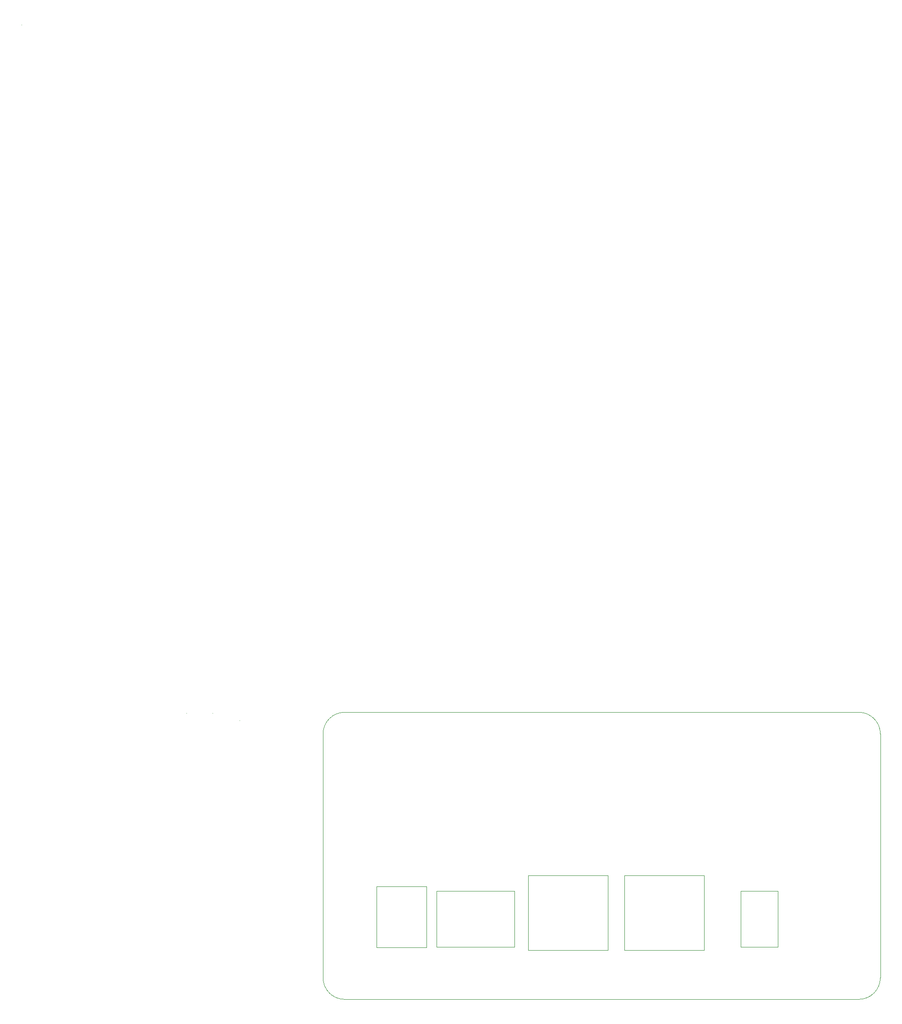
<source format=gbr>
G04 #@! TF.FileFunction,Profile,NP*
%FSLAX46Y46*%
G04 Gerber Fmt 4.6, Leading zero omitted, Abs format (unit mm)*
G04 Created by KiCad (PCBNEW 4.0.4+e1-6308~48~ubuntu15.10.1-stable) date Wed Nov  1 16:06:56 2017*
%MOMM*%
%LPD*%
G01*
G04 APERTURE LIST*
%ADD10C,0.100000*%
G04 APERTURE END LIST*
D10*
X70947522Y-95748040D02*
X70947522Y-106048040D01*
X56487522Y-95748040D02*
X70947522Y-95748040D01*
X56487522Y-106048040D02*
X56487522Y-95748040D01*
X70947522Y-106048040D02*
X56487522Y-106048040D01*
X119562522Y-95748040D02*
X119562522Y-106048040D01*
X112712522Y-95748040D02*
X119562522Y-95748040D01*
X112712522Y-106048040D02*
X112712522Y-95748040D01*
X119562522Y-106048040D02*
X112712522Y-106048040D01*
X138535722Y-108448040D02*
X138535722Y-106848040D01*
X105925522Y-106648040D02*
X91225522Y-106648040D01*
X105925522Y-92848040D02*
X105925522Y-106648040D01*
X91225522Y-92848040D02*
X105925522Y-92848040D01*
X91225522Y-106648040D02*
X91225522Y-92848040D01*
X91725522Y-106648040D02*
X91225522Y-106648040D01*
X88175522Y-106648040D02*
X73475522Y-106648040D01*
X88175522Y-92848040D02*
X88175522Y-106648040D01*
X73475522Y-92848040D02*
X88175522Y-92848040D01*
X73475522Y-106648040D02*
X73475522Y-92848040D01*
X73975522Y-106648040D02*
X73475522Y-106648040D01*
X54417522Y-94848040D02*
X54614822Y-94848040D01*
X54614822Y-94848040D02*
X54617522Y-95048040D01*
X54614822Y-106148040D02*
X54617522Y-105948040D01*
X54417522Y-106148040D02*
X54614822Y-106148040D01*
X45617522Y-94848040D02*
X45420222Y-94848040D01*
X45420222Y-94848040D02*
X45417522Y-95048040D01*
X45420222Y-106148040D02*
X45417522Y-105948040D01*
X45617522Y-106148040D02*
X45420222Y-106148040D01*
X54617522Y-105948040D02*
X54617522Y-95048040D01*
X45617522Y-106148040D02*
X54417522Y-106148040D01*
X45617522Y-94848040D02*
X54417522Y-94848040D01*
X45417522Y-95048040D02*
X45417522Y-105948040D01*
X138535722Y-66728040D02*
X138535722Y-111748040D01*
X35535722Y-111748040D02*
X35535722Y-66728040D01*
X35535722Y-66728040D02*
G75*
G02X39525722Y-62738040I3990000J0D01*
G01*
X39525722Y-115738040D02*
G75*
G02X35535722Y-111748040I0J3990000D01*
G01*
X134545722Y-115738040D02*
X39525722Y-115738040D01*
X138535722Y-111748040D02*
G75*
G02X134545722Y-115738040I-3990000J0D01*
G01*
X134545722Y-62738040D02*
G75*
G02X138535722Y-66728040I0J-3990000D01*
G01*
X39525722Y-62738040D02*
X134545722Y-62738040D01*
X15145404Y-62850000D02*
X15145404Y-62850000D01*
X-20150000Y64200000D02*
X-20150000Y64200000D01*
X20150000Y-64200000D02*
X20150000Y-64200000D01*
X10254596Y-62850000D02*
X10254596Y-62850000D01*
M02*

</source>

# # # # #

▶ **Activity**: Would you print, exactly as written, every line above from the one holding "X39525722Y-115738040D02*" through the one holding "X15145404Y-62850000D02*", with both included and no other lines?

▶ **Output of the exercise**:
X39525722Y-115738040D02*
G75*
G02X35535722Y-111748040I0J3990000D01*
G01*
X134545722Y-115738040D02*
X39525722Y-115738040D01*
X138535722Y-111748040D02*
G75*
G02X134545722Y-115738040I-3990000J0D01*
G01*
X134545722Y-62738040D02*
G75*
G02X138535722Y-66728040I0J-3990000D01*
G01*
X39525722Y-62738040D02*
X134545722Y-62738040D01*
X15145404Y-62850000D02*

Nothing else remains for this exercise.